---- Document text
The Ministry of Electronics and Information Technology (Meity) is working on common standards for messaging platforms operating in India, as it moves to formally oppose WhatsApp’s proposed username feature over concerns that it could fuel impersonation, online fraud and digital arrests while making law enforcement investigations more difficult, a government official familiar with the matter told HT.

“We do not support WhatsApp offering this feature. Given its huge user base in India, usernames can make impersonation, digital arrests, online fraud and even law enforcement investigations more difficult,” the official said. WhatsApp has more than three billion users around the world, and India is among its largest markets.
The push for a common standard amounts to an attempt to fill a newly discovered regulatory gap: For now, the department has turned off one platform’s feature while competitors offer the same, without a rule that explicitly permits or denies such action.
“We are also looking to bring common standards for messaging platforms so that there is legal backing for such decisions. We cannot prevent one platform from rolling out a feature while allowing others to continue offering the same,” the official said. The rules should be uniform for everyone. We will discuss this with all messaging platforms before making a final decision.”
The development comes a day after WhatsApp and Telegram submitted their responses to Meity notices, which purportedly explain the safeguards built into their username features. An official, who requested to remain anonymous, said that the government was studying the two responses, but did not provide details about the responses.
Signal, which received a notification alongside Telegram on July 3, has not yet responded.
--------
---- Source information
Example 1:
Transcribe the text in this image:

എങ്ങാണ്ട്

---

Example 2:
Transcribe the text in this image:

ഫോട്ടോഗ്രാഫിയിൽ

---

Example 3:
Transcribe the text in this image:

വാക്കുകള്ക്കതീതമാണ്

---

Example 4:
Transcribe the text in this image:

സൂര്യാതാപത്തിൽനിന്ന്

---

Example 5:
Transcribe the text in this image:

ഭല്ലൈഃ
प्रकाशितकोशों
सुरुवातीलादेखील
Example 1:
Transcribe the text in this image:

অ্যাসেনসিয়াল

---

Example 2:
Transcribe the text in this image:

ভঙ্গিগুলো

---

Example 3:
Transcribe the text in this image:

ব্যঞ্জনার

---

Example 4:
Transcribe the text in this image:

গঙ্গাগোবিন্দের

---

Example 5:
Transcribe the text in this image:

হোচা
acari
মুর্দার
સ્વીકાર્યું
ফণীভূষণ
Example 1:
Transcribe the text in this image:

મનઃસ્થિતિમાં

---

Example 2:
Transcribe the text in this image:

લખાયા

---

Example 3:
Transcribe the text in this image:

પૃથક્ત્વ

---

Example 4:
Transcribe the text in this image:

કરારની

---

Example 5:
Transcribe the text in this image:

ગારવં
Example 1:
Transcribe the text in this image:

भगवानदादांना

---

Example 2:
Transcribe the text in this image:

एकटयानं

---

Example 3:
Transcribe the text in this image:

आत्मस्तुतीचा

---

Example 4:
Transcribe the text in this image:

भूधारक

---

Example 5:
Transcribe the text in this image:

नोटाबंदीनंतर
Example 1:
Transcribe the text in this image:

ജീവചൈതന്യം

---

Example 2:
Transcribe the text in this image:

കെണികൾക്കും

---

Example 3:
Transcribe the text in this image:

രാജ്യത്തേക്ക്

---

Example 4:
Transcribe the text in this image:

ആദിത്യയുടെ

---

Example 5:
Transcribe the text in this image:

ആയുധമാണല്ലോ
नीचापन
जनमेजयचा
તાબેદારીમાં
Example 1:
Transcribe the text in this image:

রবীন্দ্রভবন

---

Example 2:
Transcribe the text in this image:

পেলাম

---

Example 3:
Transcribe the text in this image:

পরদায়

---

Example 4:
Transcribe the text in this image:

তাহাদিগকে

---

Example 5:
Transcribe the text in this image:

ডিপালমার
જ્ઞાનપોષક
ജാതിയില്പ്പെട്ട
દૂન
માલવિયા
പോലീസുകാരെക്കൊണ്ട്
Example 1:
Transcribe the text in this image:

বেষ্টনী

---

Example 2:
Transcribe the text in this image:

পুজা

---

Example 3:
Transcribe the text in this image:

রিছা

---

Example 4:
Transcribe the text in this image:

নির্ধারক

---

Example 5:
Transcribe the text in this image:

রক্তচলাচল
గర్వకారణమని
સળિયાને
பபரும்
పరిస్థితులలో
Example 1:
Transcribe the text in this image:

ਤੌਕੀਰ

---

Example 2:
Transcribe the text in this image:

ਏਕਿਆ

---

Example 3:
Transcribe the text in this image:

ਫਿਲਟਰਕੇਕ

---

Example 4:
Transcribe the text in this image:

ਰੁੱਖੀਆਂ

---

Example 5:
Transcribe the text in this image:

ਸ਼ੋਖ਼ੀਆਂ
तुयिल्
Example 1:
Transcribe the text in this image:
--------
• [Directions]
- a) Copy the article on messaging platform standards above from "The Ministry of" to "its largest markets.".
- b) Continue the article on India's messaging platform standards from the point where its last sentence ends.

• [Expected responses]
- a)
The Ministry of Electronics and Information Technology (Meity) is working on common standards for messaging platforms operating in India, as it moves to formally oppose WhatsApp’s proposed username feature over concerns that it could fuel impersonation, online fraud and digital arrests while making law enforcement investigations more difficult, a government official familiar with the matter told HT.

“We do not support WhatsApp offering this feature. Given its huge user base in India, usernames can make impersonation, digital arrests, online fraud and even law enforcement investigations more difficult,” the official said. WhatsApp has more than three billion users around the world, and India is among its largest markets.

- b)
Sridhar Vembu, founder of Zoho, which owns messaging app Arattai, said in a July 2 post on X that the company will disable the messaging app’s username-based account feature “to comply with regulatory change.”
Meta first opened up username reservations on WhatsApp in a blog post on June 29, ahead of a planned global rollout at the end of the year, framing the feature as a privacy tool that allows users to connect without sharing a phone number.
In India, WhatsApp, Telegram, Signal and Arattai operate as intermediaries under the Information Technology Act, 2000 and the Information Technology (Intermediaries Guidelines and Digital Media Ethics Code) Rules, 2021, which require them to exercise due diligence, assist law enforcement and comply with lawful government orders.
Neither law sets common rules on what features a messaging platform can or cannot offer — a gap that officials say the ministry is now looking to fill.
The ministry’s increased scrutiny has drawn opposition from digital rights advocates and some legal experts, who question whether the IT Act and its rules give Meity the authority to regulate how messaging services are designed.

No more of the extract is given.